--- DOCUMENT SEGMENT Enclosed Below ---

MODULE 2: RECONNAISSANCE & NETWORK TRAFFIC ANALYSIS

Learning Objectives

By completing this module, you will:

  • Perform active reconnaissance using Nmap to identify open ports and services
  • Understand TCP/UDP scanning techniques and their network signatures
  • Capture and analyze network traffic using Wireshark and tcpdump
  • Enumerate service versions and detect operating systems
  • Recognize the difference between stealth and noisy scanning techniques
  • Document findings for exploitation planning

Key Concepts

Active Reconnaissance

Active Recon involves directly interacting with target systems to gather information. Unlike passive recon (Google searches, WHOIS lookups), active techniques send packets to the target and are detectable by IDS/IPS systems.

Network Traffic Analysis (NTA)

NTA is the process of capturing and dissecting raw network packets to:

  • Establish baseline "normal" traffic patterns
  • Detect anomalous scanning behavior
  • Investigate security incidents
  • Validate exploit success

The TCP Three-Way Handshake

Client                    Server
  |                         |
  |-------- SYN --------->  |  (Client initiates)
  |<----- SYN-ACK --------  |  (Server acknowledges)
  |-------- ACK --------->  |  (Client confirms - connection established)

Stealth Scanning (SYN Scan)

Client                    Server
  |                         |
  |-------- SYN --------->  |  (Probe port)
  |<----- SYN-ACK --------  |  (Port is OPEN)
  |-------- RST --------->  |  (Client aborts - never completes handshake)

Why stealth? Never fully establishes connection, harder to log, faster.


LAB 2.1: DEPLOY TARGET INFRASTRUCTURE

Deploy Metasploitable 2 (Vulnerable Linux Target)

1. Download Metasploitable 2:
   - Source: https://sourceforge.net/projects/metasploitable/files/Metasploitable2/
   - File: metasploitable-linux-2.0.0.zip
   - Extract to get .vmdk file

2. Upload to Proxmox:
   - SSH to Proxmox or use Shell
   - Navigate to: cd /var/lib/vz/images/
   - Create directory: mkdir 401
   - Upload .vmdk file to this directory

3. Create Proxmox VM:
   - VM ID: 401
   - Name: Metasploitable2
   - OS: Linux 5.x - 2.6 Kernel
   - CPU: 1 core
   - RAM: 512 MB
   - Do NOT add disk yet (we'll import existing)

--- End of Enclosed DOCUMENT SEGMENT ---
--- DATA UNDER STUDY Enclosed Below ---

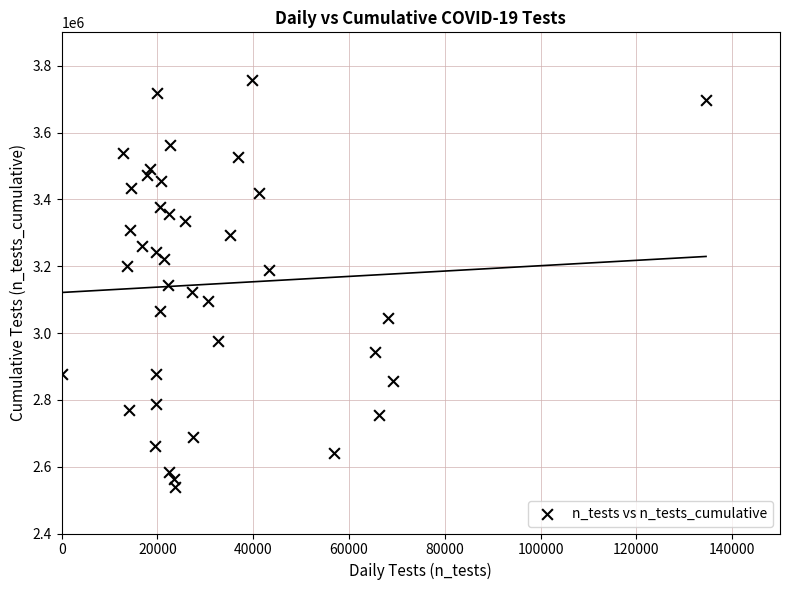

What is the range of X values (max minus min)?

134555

--- End of Enclosed DATA UNDER STUDY ---
--- DATA UNDER STUDY Enclosed Below ---

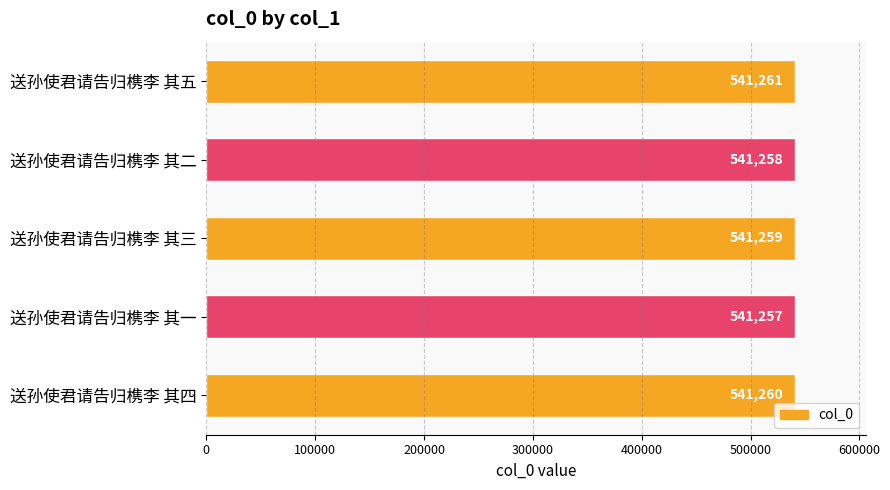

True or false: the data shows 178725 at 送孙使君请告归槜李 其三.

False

--- End of Enclosed DATA UNDER STUDY ---

» EXERCISE DIRECTIONS
Continue the reconnaissance lab module from the step about creating the Proxmox VM onward. The rows have no connection to the reconnaissance module text.

» FINAL ANSWER
4. Import Existing Disk:
   - SSH to Proxmox
   - Run: qm importdisk 401 /var/lib/vz/images/401/Metasploitable.vmdk local-lvm
   - Wait for import to complete

5. Attach Disk to VM:
   - Proxmox GUI > VM 401 > Hardware
   - Select "Unused Disk 0"
   - Click "Edit"
   - Bus/Device: IDE / 0
   - Click "Add"

6. Configure Network:
   - Hardware > Network Device > Edit
   - Bridge: vmbr0
   - VLAN Tag: 400 (VICTIM_NET)
   - Model: Intel E1000
   - Click "OK"

7. Set Boot Order:
   - Options > Boot Order
   - Enable only: ide0
   - Click "OK"

8. Start VM:
   - Console > Start
   - Login: msfadmin / msfadmin

9. Get IP Address:
   - Command: ifconfig
   - Note eth0 IP address (should be 10.10.4.x from DHCP)
   - Or set static: sudo nano /etc/network/interfaces
     auto eth0
     iface eth0 inet static
     address 10.10.4.10
     netmask 255.255.255.0
     gateway 10.10.4.1
   - Restart networking: sudo /etc/init.d/networking restart

Deploy Kali Linux (Attacker Platform)

1. Download Kali Linux:
   - Source: https://www.kali.org/get-kali/#kali-virtual-machines
   - Choose: 64-bit Proxmox/QEMU image (.qcow2)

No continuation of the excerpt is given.